To extend, maybe someone could build a "SysAd AI" distribution that administers itself given natural language directions? Let me know if anyone wants to invest. ;-)





My example: I installed Debian 13 recently. I installed on the second SSD of my laptop, so I can dual boot and keep working with Debian 11 on the first SSD.

I encrypt my disks. Debian 13 can use the hardware encryption of my Samsung SSD, 11 didn't. The installer offered me the option and I accepted it. That nearly bricked the SSD because of (I'm not totally sure) a mismatch between the block size of the file system and the block size required by the SSD encryption. The installer should have made a check and at least warned me. It did nothing of that and the laptop didn't boot. I couldn't even change the partitions on that disk. It enforced its encryption and refused to do anything. I appreciate that but it left me without my disk. I asked questions to either chatgtp or Claude, found the problem and after a few attempts I got the right sequence of commands to unblock the SSD and get an empty one. I reverted to the standard OS based encryption and all is well now. I would have had to dig deeply into forums and learn the meaning of those commands. AI saved me a lot of time. Is this a Linux only thing or a Windows installer would have made the same mistake? No idea.
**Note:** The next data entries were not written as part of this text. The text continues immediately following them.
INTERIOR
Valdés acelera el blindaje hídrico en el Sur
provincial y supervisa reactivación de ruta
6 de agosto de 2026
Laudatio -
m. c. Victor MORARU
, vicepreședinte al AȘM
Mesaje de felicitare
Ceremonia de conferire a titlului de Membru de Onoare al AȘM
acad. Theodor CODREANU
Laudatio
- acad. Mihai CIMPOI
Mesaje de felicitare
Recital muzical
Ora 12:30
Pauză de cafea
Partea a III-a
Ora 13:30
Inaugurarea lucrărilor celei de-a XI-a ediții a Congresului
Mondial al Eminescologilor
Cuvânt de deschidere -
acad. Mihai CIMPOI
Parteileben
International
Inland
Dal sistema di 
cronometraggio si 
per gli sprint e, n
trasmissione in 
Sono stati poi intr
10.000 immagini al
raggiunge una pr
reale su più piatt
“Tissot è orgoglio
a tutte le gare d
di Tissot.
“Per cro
LLMs have probably trawled through ArchWiki+StackOverflow and can enough content to help you debug your system. That plus a few “are you sure” responses to LLM hallucinations have gotten me far.

So much Linux advice on the web is woefully outdated. Like answers for Ubuntu 8 still sometimes come up high in my search results. True that some things are still the same, but not many, especially pre-systemd.
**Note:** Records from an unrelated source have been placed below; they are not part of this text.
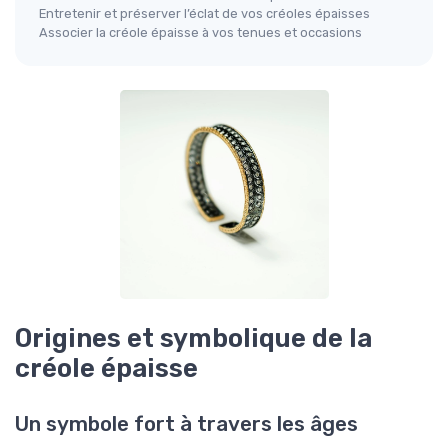
Entretenir et préserver l’éclat de vos créoles épaisses
Associer la créole épaisse à vos tenues et occasions
Origines et symbolique de la
créole épaisse
Un symbole fort à travers les âges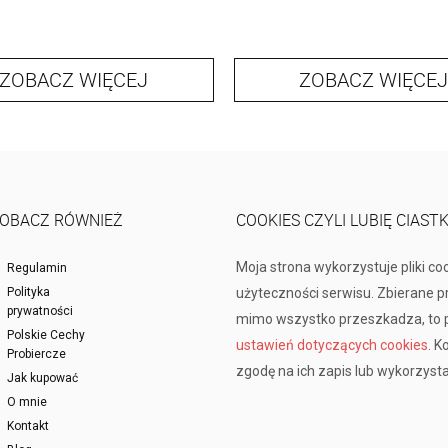
ZOBACZ WIĘCEJ
ZOBACZ WIĘCEJ
OBACZ RÓWNIEŻ
COOKIES CZYLI LUBIĘ CIAST
Moja strona wykorzystuje pliki co
Regulamin
Polityka
użyteczności serwisu. Zbierane 
prywatności
mimo wszystko przeszkadza, to p
Polskie Cechy
ustawień dotyczących cookies
. K
Probiercze
zgodę na ich zapis lub wykorzysta
Jak kupować
O mnie
Kontakt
I write in the prompt the distro and its version and so far no much problem with old answers. If anything, it made me realise that some knowledge I had is outdated.
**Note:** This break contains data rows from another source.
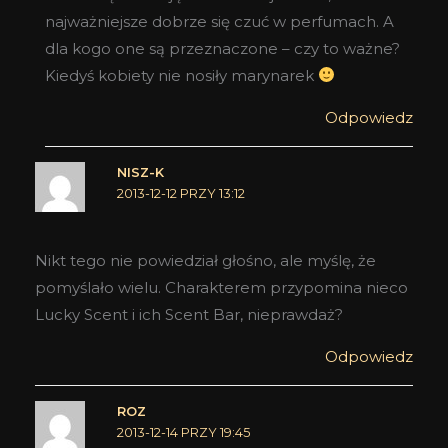
najważniejsze dobrze się czuć w perfumach. A
dla kogo one są przeznaczone – czy to ważne?
Kiedyś kobiety nie nosiły marynarek
Odpowiedz
NISZ-K
2013-12-12 PRZY 13:12
Nikt tego nie powiedział głośno, ale myślę, że
pomyślało wielu. Charakterem przypomina nieco
Lucky Scent i ich Scent Bar, nieprawdaż?
Odpowiedz
ROZ
2013-12-14 PRZY 19:45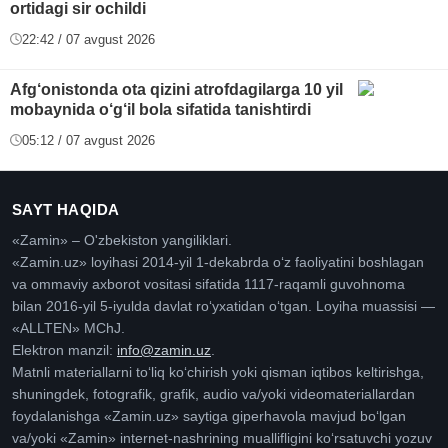
ortidagi sir ochildi
22:42 / 07 avgust 2026
Afg‘onistonda ota qizini atrofdagilarga 10 yil
mobaynida o‘g‘il bola sifatida tanishtirdi
05:12 / 07 avgust 2026
SAYT HAQIDA
«Zamin» – O'zbekiston yangiliklari.
«Zamin.uz» loyihasi 2014-yil 1-dekabrda oʻz faoliyatini boshlagan
va ommaviy axborot vositasi sifatida 1117-raqamli guvohnoma
bilan 2016-yil 5-iyulda davlat roʻyxatidan oʻtgan. Loyiha muassisi —
«ALLTEN» MChJ.
Elektron manzil:
info@zamin.uz
.
Matnli materiallarni toʻliq koʻchirish yoki qisman iqtibos keltirishga,
shuningdek, fotografik, grafik, audio va/yoki videomateriallardan
foydalanishga «Zamin.uz» saytiga giperhavola mavjud boʻlgan
va/yoki «Zamin» internet-nashrining muallifligini koʻrsatuvchi yozuv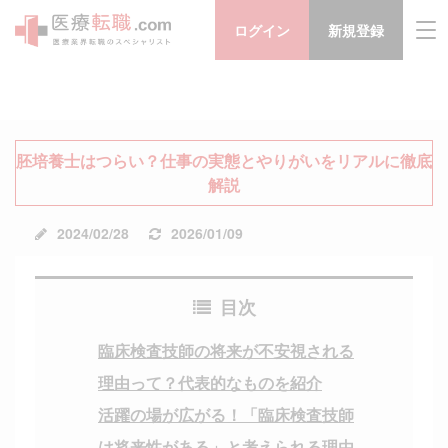
ログイン
新規登録
胚培養士はつらい？仕事の実態とやりがいをリアルに徹底
解説
公
更
2024/02/28
2026/01/09
開
新
日:
日:
目次
臨床検査技師の将来が不安視される
理由って？代表的なものを紹介
活躍の場が広がる！「臨床検査技師
は将来性がある」と考えられる理由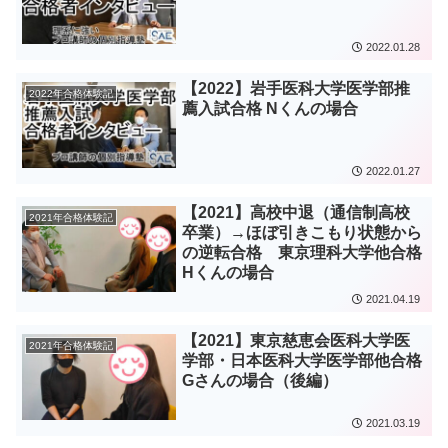
2022.01.28
【2022】岩手医科大学医学部推
2022年合格体験記
薦入試合格 Nくんの場合
2022.01.27
【2021】高校中退（通信制高校
2021年合格体験記
卒業）→ほぼ引きこもり状態から
の逆転合格 東京理科大学他合格
Hくんの場合
2021.04.19
【2021】東京慈恵会医科大学医
2021年合格体験記
学部・日本医科大学医学部他合格
Gさんの場合（後編）
2021.03.19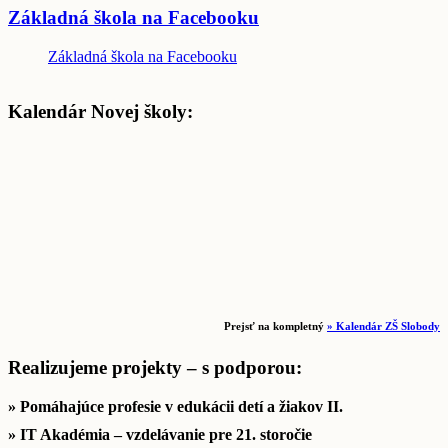
Základná škola na Facebooku
Základná škola na Facebooku
Kalendár Novej školy:
Prejsť na kompletný
» Kalendár ZŠ Slobody
Realizujeme projekty – s podporou:
» Pomáhajúce profesie v edukácii detí a žiakov II.
» IT Akadémia – vzdelávanie pre 21. storočie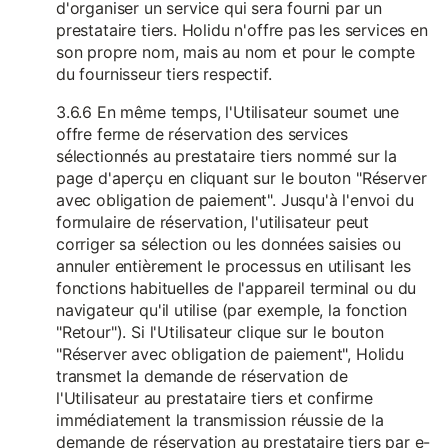
d'organiser un service qui sera fourni par un
prestataire tiers. Holidu n'offre pas les services en
son propre nom, mais au nom et pour le compte
du fournisseur tiers respectif.
3.6.6 En même temps, l'Utilisateur soumet une
offre ferme de réservation des services
sélectionnés au prestataire tiers nommé sur la
page d'aperçu en cliquant sur le bouton "Réserver
avec obligation de paiement". Jusqu'à l'envoi du
formulaire de réservation, l'utilisateur peut
corriger sa sélection ou les données saisies ou
annuler entièrement le processus en utilisant les
fonctions habituelles de l'appareil terminal ou du
navigateur qu'il utilise (par exemple, la fonction
"Retour"). Si l'Utilisateur clique sur le bouton
"Réserver avec obligation de paiement", Holidu
transmet la demande de réservation de
l'Utilisateur au prestataire tiers et confirme
immédiatement la transmission réussie de la
demande de réservation au prestataire tiers par e-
I made a Gemini Gem with some of my preferences (vi not nano, Ubuntu LTS, my hardware) and it's been quite efficient and on-point. A few times it forgets to check ancillary contexts and I have to feather things back on course.

Enough things have changed in Linuxland in recent years that some of those diversions, as you pointed out, helped me work from old knowledge to new knowledge.


I had to fix a kiosk style linux desktop that had suddenly changed its touch input behaviour from touch to cursor today. ChatGPT gave me the steps immediately for troubleshooting, wrote me a udev rule and explained the potential reasons it could have happened and offered to walk me through the process of isolation. I suspect 99% of user problems in Linux can be solved this way.

There's a catch-22 in that the average Linux user is pretty loudly opposed to AI and so it appears hard for pro-AI software to gain footing in the space. Granted, most AI tools are Linux-friendly ATM, but my uneducated guess is that a larger % of Apple/Windows users use AI daily than Linux users

Agreed. We, the Linux crowd, are pretty big on understanding what our machines are doing, which is hard with LLMs. But I'd wager that a distribution that brings a local open source LLM for system administration tasks would find interest. Train it on man-pages and off you go ;)

Yes, though the idea would be to make Linux more viable for regular folks, and a sysad on their side should help.